Something else is going to really surprise you. Your compassion. You’ve never thought of yourself as patient. You're worried about working with people in a service capacity after years in the corporate world. Yet when you put on your coach hat, something shifts. You’ll listen deeply, you’ll hold space, you’ll problem-solve when needed and simply sit with people when that’s what they need. The connections you’ll make add colour to your life you didn’t know you were missing.
I know the exact week you need to hear from me the most so brace yourself. It’s February 14–15, 2023. You’re barely a month into the business, and your whole world will suddenly feel like it’s collapsing on top of you. You don’t know what the point is anymore. Getting out of bed feels impossible.
That coaching call you’re debating cancelling because you can’t get out of bed? Cancel it. Your athlete wants you to put your oxygen mask on first. They want you healthy, not pretending.
This moment is not the end. It’s simply just a speed bump, even though it feels enormous like Mount Everest right now. Just keep going to therapy and doing the work, you’re going to have that breakthrough moment and it’s going to feel amazing. Keep showing up for yourself and for others, even when it’s messy and not at all what you imagined.
Because of who you are, you’re going to help over a hundred athletes reach their goals. You’ll build a business that grows year after year. You’ll create a brand people recognize and trust. You’ll surround yourself with other coaches who support you, challenge you, and learn from you too.

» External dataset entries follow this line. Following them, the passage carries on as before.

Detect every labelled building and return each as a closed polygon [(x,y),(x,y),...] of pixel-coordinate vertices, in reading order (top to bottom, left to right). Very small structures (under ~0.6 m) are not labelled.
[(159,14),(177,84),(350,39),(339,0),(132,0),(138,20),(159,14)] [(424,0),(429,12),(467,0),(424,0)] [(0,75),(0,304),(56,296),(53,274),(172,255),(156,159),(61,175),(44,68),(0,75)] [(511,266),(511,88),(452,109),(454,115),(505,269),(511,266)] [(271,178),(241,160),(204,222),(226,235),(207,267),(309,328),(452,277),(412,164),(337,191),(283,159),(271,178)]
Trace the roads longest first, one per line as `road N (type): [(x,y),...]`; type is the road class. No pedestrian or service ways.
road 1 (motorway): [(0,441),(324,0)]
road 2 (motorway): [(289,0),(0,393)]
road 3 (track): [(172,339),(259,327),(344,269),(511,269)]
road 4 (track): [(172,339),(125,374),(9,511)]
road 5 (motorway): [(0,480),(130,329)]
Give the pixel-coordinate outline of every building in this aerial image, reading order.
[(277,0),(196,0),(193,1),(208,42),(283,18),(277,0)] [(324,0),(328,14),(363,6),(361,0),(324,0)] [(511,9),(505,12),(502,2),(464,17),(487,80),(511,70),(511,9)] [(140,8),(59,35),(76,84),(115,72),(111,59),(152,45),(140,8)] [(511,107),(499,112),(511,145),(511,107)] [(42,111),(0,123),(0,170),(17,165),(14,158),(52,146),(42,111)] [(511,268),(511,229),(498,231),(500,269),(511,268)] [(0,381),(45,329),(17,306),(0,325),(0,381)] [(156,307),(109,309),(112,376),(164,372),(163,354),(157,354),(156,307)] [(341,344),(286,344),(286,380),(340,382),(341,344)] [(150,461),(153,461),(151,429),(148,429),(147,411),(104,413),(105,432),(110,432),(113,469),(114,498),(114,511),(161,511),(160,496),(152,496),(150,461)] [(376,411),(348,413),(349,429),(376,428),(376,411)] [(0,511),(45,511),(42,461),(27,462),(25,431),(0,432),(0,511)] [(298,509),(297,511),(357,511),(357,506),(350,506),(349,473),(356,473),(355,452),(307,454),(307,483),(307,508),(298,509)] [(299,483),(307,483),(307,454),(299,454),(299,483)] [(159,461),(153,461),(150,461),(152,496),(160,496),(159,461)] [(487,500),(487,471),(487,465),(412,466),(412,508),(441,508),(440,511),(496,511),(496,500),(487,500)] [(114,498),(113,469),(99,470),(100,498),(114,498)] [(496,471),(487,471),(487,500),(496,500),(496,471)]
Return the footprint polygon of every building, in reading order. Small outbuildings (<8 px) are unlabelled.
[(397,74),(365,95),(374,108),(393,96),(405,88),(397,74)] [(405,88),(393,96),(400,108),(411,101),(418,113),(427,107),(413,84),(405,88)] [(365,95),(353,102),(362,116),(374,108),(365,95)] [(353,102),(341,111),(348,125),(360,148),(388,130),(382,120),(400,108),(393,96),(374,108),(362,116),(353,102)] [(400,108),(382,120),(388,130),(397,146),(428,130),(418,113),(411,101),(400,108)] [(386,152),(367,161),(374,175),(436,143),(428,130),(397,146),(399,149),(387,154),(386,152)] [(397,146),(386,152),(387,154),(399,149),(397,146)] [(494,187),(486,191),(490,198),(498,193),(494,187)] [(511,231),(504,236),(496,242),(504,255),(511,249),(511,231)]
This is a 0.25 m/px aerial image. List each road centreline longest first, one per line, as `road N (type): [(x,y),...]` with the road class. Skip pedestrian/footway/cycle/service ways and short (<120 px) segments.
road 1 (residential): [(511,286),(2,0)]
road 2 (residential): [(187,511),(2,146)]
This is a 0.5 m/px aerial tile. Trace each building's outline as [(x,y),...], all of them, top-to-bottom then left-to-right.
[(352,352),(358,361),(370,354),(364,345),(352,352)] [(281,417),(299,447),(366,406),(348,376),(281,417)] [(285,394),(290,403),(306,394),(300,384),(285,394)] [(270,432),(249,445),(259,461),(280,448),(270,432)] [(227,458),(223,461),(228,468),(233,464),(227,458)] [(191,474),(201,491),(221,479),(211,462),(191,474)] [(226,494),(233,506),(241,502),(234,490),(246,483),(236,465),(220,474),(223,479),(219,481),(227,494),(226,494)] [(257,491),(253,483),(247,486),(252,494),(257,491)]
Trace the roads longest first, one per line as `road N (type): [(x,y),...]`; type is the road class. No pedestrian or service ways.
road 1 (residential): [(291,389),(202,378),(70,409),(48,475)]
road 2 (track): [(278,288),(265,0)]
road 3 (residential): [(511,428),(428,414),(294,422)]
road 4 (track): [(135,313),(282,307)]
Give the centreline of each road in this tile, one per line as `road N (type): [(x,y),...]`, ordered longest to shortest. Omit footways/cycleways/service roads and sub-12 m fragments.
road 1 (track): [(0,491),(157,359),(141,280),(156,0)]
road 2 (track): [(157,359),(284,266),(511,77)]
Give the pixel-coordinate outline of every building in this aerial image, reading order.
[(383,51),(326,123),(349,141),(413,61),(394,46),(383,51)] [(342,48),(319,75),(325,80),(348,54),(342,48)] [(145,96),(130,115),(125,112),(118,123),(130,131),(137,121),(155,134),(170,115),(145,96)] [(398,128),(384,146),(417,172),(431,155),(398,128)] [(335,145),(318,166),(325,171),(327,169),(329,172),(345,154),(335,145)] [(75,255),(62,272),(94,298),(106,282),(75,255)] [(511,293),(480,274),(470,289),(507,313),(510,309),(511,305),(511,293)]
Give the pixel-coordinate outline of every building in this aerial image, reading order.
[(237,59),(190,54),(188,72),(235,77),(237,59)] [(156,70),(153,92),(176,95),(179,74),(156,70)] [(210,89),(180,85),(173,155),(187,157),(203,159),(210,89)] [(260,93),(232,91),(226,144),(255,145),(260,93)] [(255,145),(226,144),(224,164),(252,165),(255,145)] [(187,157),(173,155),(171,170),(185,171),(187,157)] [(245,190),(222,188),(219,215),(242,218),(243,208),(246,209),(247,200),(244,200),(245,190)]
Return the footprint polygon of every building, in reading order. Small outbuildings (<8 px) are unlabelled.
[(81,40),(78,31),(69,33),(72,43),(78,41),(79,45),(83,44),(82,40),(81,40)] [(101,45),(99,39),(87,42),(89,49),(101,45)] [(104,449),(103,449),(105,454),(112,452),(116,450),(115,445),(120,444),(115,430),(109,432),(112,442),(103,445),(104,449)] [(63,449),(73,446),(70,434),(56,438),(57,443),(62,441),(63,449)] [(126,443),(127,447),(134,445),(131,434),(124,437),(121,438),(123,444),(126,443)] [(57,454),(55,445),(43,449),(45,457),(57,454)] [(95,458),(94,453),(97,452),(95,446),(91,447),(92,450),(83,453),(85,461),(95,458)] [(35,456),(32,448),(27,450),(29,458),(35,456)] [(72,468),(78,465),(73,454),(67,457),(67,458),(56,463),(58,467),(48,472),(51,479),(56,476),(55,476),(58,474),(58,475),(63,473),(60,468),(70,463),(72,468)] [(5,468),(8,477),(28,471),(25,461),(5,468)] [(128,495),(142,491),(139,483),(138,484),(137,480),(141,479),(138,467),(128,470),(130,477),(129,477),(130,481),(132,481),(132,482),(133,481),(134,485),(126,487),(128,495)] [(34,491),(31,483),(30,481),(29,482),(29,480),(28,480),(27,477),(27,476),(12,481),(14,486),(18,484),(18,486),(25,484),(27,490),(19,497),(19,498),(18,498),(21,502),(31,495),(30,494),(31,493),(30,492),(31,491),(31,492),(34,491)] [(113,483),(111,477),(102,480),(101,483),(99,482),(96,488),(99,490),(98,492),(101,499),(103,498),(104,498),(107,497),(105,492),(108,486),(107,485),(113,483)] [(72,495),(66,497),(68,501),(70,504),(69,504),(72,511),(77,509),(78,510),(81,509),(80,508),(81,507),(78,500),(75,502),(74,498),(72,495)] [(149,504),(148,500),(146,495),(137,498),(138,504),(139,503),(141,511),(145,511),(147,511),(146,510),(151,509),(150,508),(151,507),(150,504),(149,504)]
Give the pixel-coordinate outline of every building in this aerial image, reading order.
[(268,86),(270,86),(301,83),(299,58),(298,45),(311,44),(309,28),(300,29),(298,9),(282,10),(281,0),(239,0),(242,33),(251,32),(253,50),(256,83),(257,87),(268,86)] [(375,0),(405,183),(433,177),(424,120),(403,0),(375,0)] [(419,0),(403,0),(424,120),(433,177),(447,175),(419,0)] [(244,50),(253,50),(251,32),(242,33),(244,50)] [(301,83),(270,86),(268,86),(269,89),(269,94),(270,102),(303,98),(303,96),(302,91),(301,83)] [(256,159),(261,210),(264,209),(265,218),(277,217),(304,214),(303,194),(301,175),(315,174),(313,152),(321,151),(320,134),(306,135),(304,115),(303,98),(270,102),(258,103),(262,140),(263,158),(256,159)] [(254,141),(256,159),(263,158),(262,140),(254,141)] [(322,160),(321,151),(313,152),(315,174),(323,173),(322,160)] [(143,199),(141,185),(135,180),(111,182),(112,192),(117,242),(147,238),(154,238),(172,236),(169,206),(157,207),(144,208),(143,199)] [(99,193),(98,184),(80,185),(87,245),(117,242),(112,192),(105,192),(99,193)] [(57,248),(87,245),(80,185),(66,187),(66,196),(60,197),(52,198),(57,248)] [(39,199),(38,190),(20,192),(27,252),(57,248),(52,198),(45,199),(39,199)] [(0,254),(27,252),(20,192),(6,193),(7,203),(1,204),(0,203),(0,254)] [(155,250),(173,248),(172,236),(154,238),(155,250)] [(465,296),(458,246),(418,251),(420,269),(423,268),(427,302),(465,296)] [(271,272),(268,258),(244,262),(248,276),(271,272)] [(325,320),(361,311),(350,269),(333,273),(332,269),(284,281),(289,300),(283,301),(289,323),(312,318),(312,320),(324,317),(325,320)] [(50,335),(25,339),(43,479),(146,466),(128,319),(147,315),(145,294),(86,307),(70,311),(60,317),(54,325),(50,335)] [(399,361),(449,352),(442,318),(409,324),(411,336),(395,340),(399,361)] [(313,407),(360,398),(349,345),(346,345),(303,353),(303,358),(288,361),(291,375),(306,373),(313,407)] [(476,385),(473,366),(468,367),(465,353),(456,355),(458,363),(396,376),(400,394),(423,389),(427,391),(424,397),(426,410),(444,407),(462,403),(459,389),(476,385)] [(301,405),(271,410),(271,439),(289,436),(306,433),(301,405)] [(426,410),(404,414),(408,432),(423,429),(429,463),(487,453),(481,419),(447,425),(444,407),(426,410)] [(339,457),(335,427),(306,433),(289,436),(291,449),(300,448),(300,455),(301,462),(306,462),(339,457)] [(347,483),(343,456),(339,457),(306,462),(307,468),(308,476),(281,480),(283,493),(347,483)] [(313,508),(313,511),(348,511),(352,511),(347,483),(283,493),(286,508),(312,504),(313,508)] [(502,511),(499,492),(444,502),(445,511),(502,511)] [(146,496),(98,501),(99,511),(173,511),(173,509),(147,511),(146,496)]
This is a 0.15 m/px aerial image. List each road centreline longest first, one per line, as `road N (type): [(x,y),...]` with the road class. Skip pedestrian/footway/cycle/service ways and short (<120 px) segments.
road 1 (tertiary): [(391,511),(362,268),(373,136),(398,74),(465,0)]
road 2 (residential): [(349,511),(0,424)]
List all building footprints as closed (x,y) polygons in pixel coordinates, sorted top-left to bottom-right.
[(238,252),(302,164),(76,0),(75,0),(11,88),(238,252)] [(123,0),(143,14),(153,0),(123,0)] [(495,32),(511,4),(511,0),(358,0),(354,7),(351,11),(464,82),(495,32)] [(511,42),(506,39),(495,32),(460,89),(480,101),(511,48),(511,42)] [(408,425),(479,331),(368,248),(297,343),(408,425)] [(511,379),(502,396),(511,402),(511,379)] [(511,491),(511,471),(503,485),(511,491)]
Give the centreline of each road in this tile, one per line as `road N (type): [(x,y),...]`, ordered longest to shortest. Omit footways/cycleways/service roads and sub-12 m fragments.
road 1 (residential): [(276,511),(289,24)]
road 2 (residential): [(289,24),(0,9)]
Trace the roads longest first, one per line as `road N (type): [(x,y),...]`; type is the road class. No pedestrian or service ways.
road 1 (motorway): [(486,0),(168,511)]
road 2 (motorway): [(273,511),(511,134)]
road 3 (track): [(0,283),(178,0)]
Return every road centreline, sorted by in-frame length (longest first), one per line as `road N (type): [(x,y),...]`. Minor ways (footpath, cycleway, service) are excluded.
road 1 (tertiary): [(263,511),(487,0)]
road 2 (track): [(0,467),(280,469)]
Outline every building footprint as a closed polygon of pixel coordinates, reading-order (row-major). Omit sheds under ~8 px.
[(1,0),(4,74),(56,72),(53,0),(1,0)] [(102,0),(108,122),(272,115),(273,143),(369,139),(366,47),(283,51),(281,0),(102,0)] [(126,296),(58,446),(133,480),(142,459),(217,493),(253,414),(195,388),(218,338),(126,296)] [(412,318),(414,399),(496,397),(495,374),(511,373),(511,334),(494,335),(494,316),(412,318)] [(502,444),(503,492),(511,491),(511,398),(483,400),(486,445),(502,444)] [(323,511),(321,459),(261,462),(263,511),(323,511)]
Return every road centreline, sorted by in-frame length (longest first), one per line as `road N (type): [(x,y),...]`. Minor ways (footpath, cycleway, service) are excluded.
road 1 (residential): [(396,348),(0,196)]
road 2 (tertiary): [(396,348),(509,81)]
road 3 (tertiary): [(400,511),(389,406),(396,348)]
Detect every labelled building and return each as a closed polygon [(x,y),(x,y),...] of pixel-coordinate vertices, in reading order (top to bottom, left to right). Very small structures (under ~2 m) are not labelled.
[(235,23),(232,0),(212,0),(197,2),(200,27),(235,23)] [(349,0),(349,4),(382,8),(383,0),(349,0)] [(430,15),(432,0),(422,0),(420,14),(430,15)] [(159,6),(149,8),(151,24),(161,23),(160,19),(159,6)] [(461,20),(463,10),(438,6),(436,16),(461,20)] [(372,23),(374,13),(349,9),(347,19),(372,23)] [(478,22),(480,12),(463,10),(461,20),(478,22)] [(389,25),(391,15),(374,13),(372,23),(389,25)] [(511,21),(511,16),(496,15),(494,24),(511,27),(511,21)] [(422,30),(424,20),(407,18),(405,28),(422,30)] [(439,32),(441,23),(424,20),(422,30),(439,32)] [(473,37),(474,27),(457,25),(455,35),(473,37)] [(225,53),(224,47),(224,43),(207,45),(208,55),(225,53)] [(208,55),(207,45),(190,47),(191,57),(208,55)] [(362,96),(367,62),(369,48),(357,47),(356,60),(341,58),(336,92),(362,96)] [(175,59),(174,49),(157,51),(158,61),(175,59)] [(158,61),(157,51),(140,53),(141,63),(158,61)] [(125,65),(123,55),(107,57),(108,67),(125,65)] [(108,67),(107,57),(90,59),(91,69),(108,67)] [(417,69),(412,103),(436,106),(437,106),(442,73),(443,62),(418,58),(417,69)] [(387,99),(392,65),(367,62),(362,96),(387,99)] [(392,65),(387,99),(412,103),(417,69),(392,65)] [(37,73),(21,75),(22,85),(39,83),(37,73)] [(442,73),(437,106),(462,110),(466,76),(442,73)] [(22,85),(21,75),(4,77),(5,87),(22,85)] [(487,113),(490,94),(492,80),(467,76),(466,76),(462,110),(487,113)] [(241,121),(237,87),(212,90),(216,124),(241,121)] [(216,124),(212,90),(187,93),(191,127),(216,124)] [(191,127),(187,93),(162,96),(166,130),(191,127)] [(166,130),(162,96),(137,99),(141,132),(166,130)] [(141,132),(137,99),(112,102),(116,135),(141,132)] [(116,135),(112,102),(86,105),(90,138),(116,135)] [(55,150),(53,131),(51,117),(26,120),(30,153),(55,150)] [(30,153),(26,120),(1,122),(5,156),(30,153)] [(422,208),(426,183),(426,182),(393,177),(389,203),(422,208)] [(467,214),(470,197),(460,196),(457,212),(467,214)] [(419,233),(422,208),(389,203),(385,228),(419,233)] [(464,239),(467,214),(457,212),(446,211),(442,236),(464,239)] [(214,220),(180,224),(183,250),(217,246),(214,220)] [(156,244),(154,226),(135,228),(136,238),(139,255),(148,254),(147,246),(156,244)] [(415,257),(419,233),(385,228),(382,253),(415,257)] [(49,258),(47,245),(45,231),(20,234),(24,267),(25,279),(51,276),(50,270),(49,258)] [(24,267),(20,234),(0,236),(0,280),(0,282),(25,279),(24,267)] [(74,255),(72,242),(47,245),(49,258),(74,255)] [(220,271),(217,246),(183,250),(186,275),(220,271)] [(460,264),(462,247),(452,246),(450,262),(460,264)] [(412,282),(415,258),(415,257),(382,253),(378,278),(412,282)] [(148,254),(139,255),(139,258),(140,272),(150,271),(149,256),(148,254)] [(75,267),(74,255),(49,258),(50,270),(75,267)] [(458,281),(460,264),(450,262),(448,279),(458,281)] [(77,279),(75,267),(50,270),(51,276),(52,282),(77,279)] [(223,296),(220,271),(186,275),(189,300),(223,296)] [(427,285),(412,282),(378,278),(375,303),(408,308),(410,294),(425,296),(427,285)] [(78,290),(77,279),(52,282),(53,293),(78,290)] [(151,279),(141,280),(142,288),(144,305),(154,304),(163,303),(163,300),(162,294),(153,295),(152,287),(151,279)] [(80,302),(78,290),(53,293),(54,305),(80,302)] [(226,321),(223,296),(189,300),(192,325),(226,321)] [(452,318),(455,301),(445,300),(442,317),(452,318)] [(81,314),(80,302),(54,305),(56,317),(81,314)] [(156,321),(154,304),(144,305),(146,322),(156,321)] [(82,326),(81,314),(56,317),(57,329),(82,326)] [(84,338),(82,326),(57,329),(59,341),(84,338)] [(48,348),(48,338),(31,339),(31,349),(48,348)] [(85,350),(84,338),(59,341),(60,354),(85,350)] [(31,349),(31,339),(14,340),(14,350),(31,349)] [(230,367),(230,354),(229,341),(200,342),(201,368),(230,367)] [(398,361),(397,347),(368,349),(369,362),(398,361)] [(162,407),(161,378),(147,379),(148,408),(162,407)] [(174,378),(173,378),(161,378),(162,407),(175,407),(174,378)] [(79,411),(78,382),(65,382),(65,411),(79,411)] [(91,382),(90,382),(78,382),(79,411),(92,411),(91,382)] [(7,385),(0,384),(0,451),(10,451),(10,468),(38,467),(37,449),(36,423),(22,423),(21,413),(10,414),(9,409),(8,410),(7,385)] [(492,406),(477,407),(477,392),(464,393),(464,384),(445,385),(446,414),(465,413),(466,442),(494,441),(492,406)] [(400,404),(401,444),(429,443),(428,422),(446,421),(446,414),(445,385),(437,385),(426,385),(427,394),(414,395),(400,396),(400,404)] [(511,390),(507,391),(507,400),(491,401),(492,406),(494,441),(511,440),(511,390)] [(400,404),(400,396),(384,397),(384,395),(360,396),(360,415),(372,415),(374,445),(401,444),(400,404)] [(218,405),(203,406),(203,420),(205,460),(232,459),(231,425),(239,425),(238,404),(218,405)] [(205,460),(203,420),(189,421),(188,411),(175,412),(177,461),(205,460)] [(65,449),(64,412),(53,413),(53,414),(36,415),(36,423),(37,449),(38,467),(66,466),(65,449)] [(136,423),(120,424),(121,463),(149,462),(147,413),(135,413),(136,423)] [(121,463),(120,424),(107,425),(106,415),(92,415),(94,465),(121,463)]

You don’t need to panic when clients come and go. It’s not personal. It’s not a reflection of your worth. Not every relationship is meant to last forever, and that’s okay. Slow seasons will come. They always do. And every time, more people will find their way to you, or back to you.
Please hear this one clearly.
Set boundaries early. For your time. For your energy. For yourself. You don’t need to be available all the time to be a good coach. Protect your working hours. Protect your relationships. You are allowed to rest.
And one more thing, because you’ll forget it when things get hard or busy.
You’re not doing this for money or recognition. You’re doing it because you know what it feels like to lose yourself in this sport. To chase goals that aren’t yours. To struggle quietly with mental health while training.
You’re here to help people find joy, learn about themselves, and feel supported. You’re here to build community. That purpose will carry you through the days when confidence doesn’t.
Just remember Coach J, I am living proof that all those early day struggles are absolutely worth it. Keep shining, keep holding your head up high because you are worth it and you are about to make a massive impact on your local running community and beyond.
Keep going.
With so much compassion,
Coach J
If this resonated, I invite you to try something similar. Write a letter to the version of yourself who’s in the middle right now, or to the version of you who started before you knew how things would unfold. You don’t need to have all the answers. Sometimes, compassion is enough.
Wherever you are in your journey, keep going.